» RECORDS FOR THE EXERCISE:
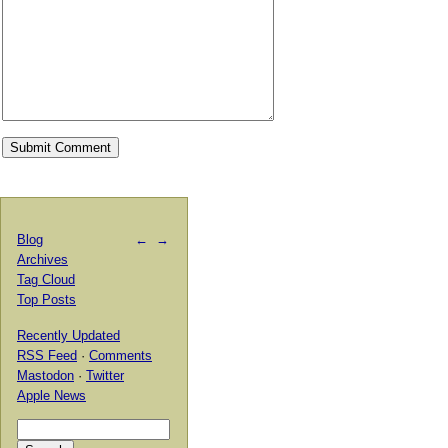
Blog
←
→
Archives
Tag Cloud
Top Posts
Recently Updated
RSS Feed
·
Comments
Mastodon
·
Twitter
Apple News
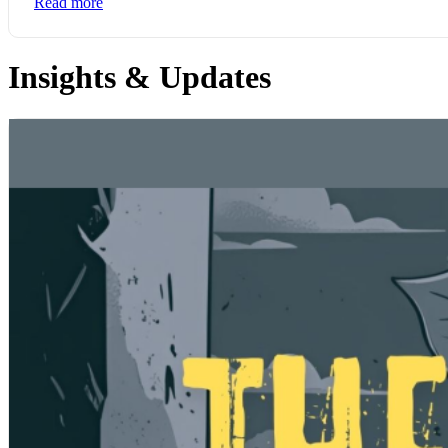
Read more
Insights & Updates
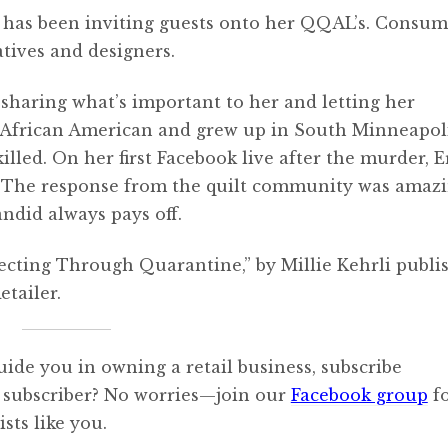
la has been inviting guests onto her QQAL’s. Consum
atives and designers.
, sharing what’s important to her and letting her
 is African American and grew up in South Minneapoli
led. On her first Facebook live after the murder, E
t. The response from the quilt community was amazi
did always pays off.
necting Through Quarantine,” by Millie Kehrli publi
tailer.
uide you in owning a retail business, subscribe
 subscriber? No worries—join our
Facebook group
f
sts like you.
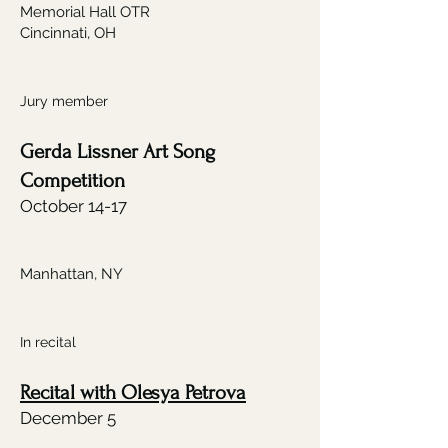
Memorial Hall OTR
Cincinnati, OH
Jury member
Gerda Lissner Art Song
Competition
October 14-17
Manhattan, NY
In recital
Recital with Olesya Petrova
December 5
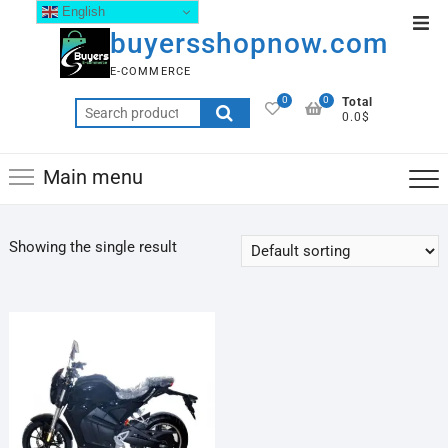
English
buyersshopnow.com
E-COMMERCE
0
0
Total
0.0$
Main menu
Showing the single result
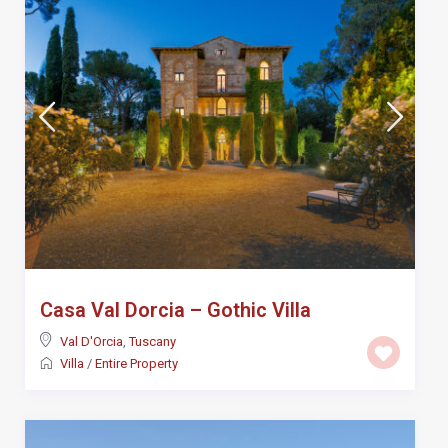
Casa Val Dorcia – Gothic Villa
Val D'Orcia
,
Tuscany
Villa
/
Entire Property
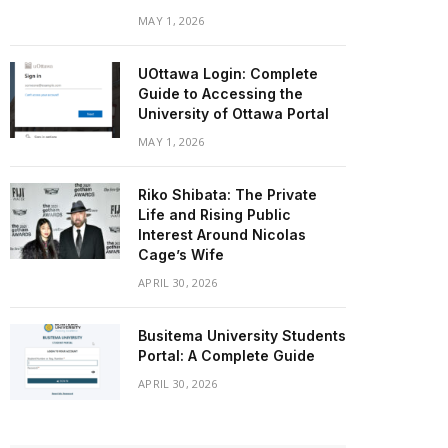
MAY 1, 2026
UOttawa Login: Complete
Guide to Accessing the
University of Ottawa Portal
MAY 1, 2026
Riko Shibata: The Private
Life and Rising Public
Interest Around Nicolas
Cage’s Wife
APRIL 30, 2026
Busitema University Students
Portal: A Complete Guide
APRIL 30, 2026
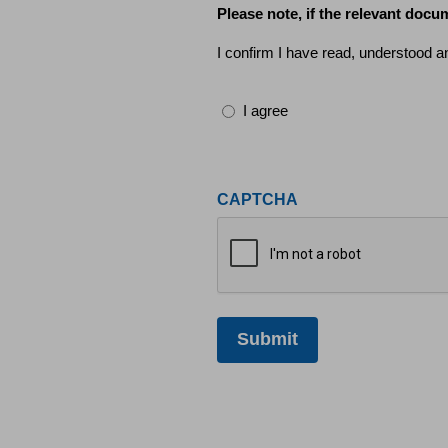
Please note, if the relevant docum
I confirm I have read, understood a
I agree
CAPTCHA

» TASK DETAILS:
Output the text lines from every record above, reproduced character for character and in their original order, and leave out the picture lines.

» SOLUTION FOR THIS EXERCISE:
Blog
←
→
Archives
Tag Cloud
Top Posts
Recently Updated
RSS Feed
·
Comments
Mastodon
·
Twitter
Apple News
Read more
Insights & Updates
la has been inviting guests onto her QQAL’s. Consum
atives and designers.
, sharing what’s important to her and letting her
 is African American and grew up in South Minneapoli
led. On her first Facebook live after the murder, E
t. The response from the quilt community was amazi
did always pays off.
necting Through Quarantine,” by Millie Kehrli publi
tailer.
uide you in owning a retail business, subscribe
 subscriber? No worries—join our
Facebook group
f
sts like you.
Memorial Hall OTR
Cincinnati, OH
Jury member
Gerda Lissner Art Song
Competition
October 14-17
Manhattan, NY
In recital
Recital with Olesya Petrova
December 5
English
buyersshopnow.com
E-COMMERCE
0
0
Total
0.0$
Main menu
Showing the single result
Casa Val Dorcia – Gothic Villa
Val D'Orcia
,
Tuscany
Villa
/
Entire Property
MAY 1, 2026
UOttawa Login: Complete
Guide to Accessing the
University of Ottawa Portal
MAY 1, 2026
Riko Shibata: The Private
Life and Rising Public
Interest Around Nicolas
Cage’s Wife
APRIL 30, 2026
Busitema University Students
Portal: A Complete Guide
APRIL 30, 2026
Please note, if the relevant docum
I confirm I have read, understood a
I agree
CAPTCHA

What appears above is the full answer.